We're all spoiled by the ready availability and ease of use of the 78XX type voltage regulators, my self included. I generally stock a wide variety of 78LXX regulators, and 78MXX., as well as the LM317 types.
When I was working on the power supply for my general coverage receiver still in development, I decided to kill an afternoon making voltage regulators the old fashioned way - with a zener diode and a pass transistor.
The very simple circuit, likely in countless textbooks, is attached along with some of my practical observations. I do not advocate using this type of circuit in place of a 78LXX circuit, but with a sample book or assortment pack of zener diodes, one can cover pretty much every regulated voltage one might ever need. This can be important for someone like me, who travels between two houses, as it enables me to make maximum use of the limited number of parts I can carry with me to my second house, where I do most of my building these days.

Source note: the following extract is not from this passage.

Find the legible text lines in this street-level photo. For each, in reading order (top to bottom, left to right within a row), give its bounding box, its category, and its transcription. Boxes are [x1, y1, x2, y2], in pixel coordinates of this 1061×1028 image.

I used this circuit for several weeks to power a Si5351 VFO and illuminated 1602 LCD, and it works reliably as long as heat from the pass transistor is adequately dissipated. In that regard, the transistors can survive running a lot hotter than you would ordinarily think. I expect a bigger transistor would pass more current, but all I had that afternoon were puny TO-92 and SOT-23 devices. You can get several hundred milliamps out of a TO-92, so they can bridge the gap between a 78LXX and the physically larger 78XX types if space is an issue.
Comments, criticisms, and suggestions welcome.
Normally, A smallish capacitor is placed across the zener in your circuit, this performs two functions. One, it shuts up the zener "shot" noise, and two, it allows the pass transistor to act as a capacitance multiplier. It is also common to place a series diode "backwards" across the collector/emitter junction, to protect the transistor from back voltages appearing at its output. A very interesting way to increase the power handling of these simple designs is by adding an SCR to the input side, the gate is connected to the output voltage via another zener diode. Here, the SCR will only switch on if the input voltage to the series pass transistor is equal to the zener gate voltage. That means the series pass transistor will only ever see the zener voltage across it, therefore its dissipation is much reduced. This is especially useful with variable power supplies, dissipation is at maximum when the output voltage is minimum. ... this technique will keep the dissipation constant independant of input voltage level. Heres a sketch of what i describe.
As you can see, a few parts can save on a bigger heatsink.